#### EXERCISE PROMPT:
Transcribe only the lines in the data below falling between the line with "le choix de" and the line with "हमारी वेबसाइट्स", including those two lines, and leave out any picture.

#### INFORMATION PROVIDED:
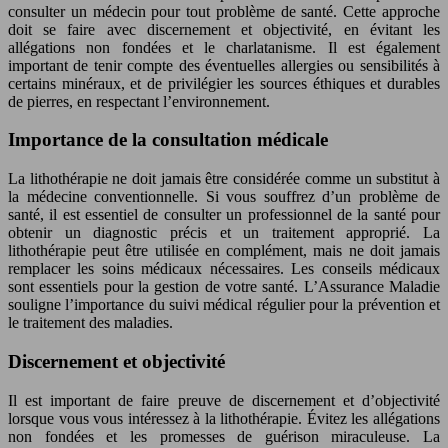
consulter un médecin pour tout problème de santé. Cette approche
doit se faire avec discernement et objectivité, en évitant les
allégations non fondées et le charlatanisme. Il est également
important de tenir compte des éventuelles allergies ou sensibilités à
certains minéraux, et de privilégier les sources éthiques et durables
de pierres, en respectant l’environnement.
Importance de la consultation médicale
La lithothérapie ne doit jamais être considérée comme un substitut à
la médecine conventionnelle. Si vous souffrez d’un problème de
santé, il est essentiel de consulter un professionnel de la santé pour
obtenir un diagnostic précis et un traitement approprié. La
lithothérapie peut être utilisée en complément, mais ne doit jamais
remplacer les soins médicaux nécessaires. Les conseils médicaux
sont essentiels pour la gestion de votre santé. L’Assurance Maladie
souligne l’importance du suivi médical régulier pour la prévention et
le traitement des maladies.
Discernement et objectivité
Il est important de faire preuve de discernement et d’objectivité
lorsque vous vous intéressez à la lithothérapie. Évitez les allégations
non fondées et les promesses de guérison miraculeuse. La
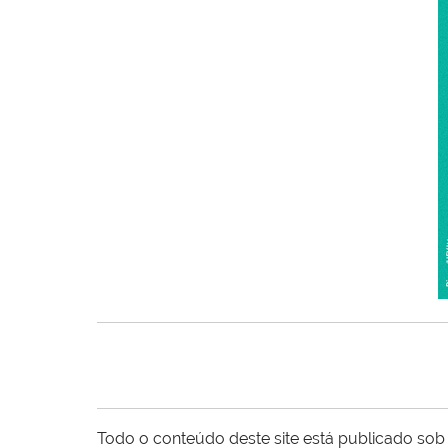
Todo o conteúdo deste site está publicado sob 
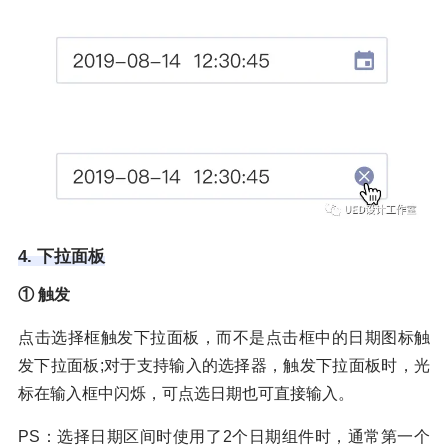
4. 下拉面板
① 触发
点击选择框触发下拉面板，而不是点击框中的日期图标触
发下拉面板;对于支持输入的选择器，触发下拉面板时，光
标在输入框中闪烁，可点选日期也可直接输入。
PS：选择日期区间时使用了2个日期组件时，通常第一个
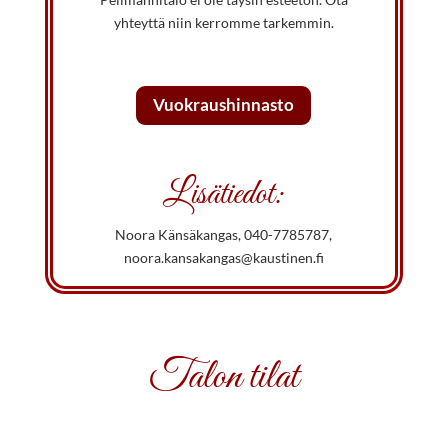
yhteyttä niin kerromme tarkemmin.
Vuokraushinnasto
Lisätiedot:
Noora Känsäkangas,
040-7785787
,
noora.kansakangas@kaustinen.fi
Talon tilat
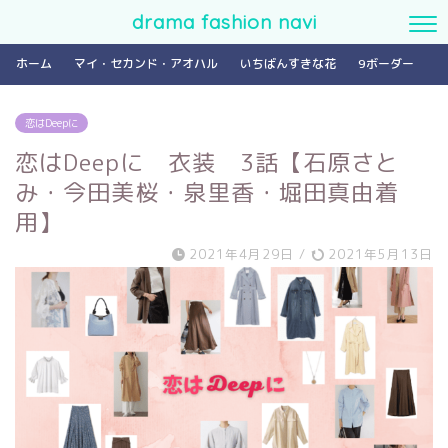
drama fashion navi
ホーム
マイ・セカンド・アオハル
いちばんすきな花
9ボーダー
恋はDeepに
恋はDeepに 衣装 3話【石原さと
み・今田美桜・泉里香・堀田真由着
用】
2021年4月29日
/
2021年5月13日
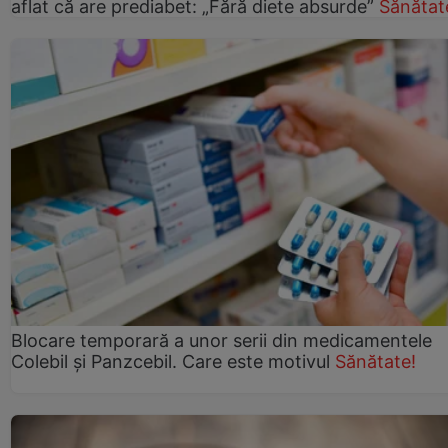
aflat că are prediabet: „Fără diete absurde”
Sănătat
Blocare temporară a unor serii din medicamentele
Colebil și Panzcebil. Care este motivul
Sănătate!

* * *

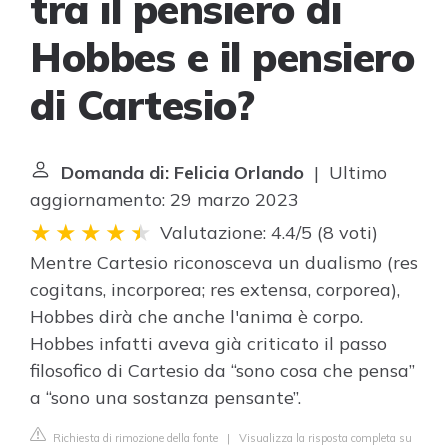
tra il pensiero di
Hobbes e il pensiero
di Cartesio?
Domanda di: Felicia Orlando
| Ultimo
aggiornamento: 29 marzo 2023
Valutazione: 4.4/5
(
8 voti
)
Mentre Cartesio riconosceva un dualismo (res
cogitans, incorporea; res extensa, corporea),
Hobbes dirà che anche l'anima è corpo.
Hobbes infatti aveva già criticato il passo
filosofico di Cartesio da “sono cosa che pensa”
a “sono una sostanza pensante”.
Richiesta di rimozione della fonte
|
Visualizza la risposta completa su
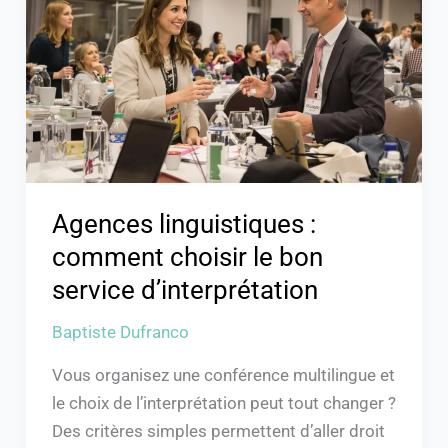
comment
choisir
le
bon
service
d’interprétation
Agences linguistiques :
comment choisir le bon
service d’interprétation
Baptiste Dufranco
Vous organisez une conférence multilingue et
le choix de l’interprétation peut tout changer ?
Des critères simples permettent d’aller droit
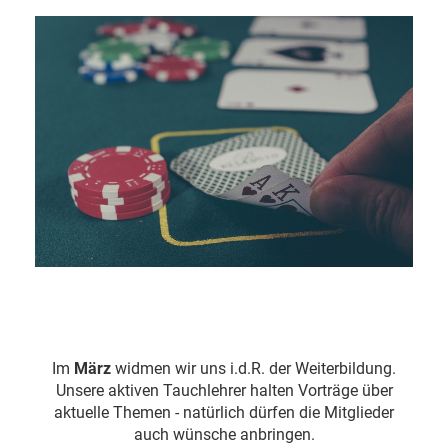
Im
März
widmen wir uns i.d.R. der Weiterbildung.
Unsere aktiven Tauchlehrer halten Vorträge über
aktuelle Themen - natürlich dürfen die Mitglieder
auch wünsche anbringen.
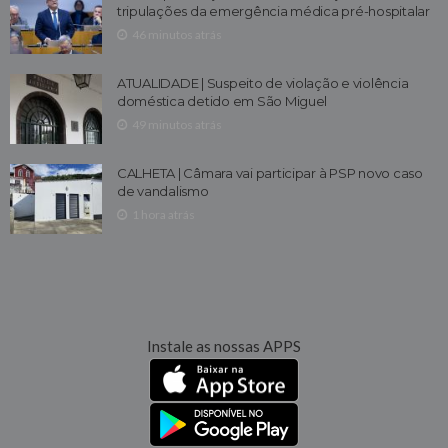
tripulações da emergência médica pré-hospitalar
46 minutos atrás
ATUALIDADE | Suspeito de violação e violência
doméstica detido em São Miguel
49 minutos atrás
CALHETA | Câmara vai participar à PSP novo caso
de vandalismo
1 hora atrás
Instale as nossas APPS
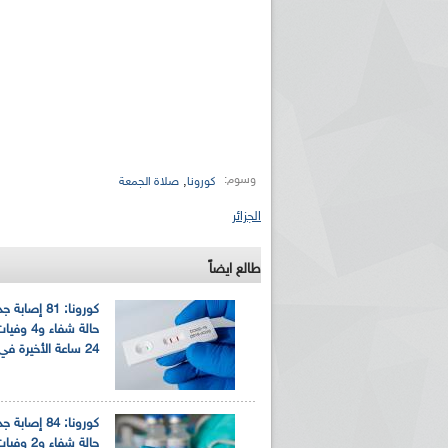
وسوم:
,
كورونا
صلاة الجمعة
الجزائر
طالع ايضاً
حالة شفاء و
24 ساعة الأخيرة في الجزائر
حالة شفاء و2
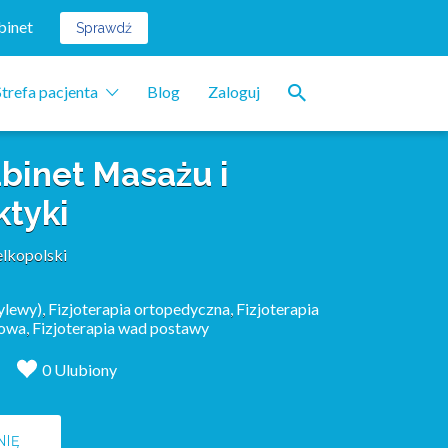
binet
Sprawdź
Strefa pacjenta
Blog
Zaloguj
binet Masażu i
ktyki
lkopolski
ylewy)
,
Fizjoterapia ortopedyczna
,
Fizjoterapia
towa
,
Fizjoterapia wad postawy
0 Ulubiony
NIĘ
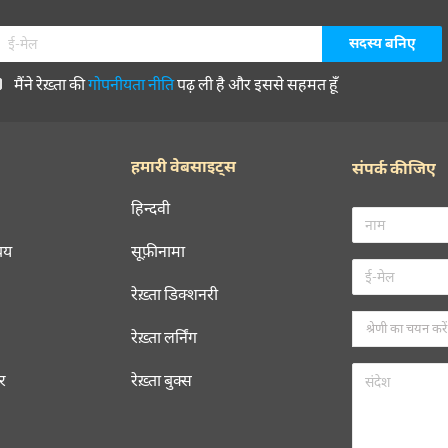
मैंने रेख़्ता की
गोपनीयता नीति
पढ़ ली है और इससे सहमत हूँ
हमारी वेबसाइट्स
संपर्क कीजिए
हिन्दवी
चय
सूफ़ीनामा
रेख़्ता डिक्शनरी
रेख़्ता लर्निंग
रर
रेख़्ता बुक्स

#### FINISHED EXERCISE:
le choix de l’interprétation peut tout changer ?
Des critères simples permettent d’aller droit
Im
März
widmen wir uns i.d.R. der Weiterbildung.
Unsere aktiven Tauchlehrer halten Vorträge über
aktuelle Themen - natürlich dürfen die Mitglieder
auch wünsche anbringen.
tripulações da emergência médica pré-hospitalar
46 minutos atrás
ATUALIDADE | Suspeito de violação e violência
doméstica detido em São Miguel
49 minutos atrás
CALHETA | Câmara vai participar à PSP novo caso
de vandalismo
1 hora atrás
Instale as nossas APPS
وسوم:
,
كورونا
صلاة الجمعة
الجزائر
طالع ايضاً
حالة شفاء و
24 ساعة الأخيرة في الجزائر
حالة شفاء و2
binet
Sprawdź
Strefa pacjenta
Blog
Zaloguj
binet Masażu i
ktyki
lkopolski
ylewy)
,
Fizjoterapia ortopedyczna
,
Fizjoterapia
towa
,
Fizjoterapia wad postawy
0 Ulubiony
NIĘ
मैंने रेख़्ता की
गोपनीयता नीति
पढ़ ली है और इससे सहमत हूँ
हमारी वेबसाइट्स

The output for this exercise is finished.